=== Data section ===

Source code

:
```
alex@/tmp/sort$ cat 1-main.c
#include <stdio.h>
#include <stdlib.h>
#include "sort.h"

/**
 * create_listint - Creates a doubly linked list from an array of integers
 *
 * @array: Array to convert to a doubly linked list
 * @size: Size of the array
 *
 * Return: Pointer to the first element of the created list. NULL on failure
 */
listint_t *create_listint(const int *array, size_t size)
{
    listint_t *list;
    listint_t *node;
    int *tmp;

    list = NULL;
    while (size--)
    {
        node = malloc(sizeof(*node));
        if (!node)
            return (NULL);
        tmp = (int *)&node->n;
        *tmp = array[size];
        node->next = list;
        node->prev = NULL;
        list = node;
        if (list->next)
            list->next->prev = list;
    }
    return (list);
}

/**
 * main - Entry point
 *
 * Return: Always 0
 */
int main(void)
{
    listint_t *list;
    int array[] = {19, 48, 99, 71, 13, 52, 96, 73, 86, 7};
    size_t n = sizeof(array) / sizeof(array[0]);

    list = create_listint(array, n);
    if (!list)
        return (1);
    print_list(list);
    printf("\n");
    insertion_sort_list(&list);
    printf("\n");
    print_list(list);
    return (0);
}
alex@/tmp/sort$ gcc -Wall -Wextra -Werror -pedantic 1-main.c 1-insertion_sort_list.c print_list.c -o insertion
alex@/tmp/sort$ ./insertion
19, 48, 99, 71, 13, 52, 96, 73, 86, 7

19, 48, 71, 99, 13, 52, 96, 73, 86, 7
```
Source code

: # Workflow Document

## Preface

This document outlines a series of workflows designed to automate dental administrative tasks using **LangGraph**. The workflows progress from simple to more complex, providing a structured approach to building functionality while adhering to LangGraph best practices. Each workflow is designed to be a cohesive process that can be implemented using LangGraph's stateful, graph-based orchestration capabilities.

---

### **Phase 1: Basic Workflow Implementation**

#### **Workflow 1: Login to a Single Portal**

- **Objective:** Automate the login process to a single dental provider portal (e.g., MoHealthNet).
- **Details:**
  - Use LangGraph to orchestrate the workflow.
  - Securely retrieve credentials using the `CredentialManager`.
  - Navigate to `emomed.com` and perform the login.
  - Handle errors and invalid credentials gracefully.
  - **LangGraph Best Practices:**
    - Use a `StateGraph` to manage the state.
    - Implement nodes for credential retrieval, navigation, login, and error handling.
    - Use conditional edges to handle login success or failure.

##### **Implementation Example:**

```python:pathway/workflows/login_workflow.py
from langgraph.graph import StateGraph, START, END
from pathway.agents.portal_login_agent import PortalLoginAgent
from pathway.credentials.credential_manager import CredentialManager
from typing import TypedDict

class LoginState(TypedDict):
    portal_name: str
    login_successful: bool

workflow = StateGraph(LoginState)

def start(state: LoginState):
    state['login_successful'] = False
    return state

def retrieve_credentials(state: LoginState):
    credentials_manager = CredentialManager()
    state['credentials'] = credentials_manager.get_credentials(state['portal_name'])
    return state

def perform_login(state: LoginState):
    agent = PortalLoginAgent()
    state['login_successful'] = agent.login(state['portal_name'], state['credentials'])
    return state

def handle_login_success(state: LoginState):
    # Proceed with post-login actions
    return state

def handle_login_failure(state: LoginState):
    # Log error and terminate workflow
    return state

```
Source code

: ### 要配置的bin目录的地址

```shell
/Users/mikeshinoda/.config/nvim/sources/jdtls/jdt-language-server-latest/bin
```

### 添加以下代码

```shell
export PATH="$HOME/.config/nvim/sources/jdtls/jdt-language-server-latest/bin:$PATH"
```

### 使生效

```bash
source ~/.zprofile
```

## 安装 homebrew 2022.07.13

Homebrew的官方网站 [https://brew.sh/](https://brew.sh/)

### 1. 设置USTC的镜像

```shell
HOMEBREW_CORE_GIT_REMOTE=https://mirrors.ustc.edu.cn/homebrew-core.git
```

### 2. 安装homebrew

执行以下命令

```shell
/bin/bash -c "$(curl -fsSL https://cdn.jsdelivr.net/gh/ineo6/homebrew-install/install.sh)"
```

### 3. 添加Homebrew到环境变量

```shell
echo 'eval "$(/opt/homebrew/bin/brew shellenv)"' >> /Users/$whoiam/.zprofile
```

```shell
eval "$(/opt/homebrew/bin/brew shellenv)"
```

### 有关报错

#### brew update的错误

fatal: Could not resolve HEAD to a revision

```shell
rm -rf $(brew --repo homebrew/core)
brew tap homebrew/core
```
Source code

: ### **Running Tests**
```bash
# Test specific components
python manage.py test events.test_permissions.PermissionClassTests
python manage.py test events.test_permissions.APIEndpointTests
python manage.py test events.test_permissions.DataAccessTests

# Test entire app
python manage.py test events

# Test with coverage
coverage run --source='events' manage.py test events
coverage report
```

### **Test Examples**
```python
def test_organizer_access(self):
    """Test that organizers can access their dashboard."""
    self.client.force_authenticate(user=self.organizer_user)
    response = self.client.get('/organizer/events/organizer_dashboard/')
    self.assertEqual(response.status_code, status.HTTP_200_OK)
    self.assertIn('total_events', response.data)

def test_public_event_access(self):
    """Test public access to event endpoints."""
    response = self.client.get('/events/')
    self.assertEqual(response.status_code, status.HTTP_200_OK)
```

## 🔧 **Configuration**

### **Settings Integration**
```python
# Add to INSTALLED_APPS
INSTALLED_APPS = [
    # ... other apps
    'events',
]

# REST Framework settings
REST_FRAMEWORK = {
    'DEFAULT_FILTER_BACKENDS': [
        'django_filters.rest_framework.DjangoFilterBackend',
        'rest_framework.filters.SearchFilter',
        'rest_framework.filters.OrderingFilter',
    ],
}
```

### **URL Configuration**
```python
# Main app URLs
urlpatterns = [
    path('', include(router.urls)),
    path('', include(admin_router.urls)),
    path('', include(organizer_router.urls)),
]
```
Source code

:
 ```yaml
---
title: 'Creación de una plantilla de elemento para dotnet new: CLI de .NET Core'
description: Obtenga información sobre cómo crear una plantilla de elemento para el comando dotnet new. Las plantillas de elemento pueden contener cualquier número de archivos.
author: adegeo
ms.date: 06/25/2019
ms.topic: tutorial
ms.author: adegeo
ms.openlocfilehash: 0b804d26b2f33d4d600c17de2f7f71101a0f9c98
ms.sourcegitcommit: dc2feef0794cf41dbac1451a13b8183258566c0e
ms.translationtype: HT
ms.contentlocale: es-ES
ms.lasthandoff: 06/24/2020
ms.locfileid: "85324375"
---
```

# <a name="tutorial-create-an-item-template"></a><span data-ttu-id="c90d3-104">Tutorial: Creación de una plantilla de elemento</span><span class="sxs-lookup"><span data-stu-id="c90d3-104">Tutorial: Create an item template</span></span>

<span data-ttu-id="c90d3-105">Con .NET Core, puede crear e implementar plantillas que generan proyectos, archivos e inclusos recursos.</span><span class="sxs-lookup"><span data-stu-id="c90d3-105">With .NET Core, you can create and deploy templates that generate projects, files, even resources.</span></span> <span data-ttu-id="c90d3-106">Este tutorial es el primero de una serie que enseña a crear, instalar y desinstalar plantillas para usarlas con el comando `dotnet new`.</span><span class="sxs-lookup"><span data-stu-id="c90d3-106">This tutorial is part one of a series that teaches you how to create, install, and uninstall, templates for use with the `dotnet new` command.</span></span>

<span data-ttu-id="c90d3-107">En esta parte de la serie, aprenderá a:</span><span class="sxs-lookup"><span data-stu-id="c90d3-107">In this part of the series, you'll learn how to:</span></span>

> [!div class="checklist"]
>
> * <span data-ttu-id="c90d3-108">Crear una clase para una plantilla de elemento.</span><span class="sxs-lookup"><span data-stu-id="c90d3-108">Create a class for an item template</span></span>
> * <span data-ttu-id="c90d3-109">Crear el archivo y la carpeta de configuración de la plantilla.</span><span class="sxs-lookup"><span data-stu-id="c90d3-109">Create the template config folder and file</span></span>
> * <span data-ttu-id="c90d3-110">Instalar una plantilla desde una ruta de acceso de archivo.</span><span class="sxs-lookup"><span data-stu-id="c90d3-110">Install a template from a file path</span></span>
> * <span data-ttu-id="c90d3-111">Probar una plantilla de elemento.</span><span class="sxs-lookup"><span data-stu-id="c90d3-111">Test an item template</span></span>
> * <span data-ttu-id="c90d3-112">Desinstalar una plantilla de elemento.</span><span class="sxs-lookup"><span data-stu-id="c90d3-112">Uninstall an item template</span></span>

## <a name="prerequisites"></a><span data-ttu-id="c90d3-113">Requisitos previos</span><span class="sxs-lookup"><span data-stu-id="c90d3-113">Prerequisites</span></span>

===

Activity: Count the lines of the material that include the word "from", then report only the total.

Task response: 7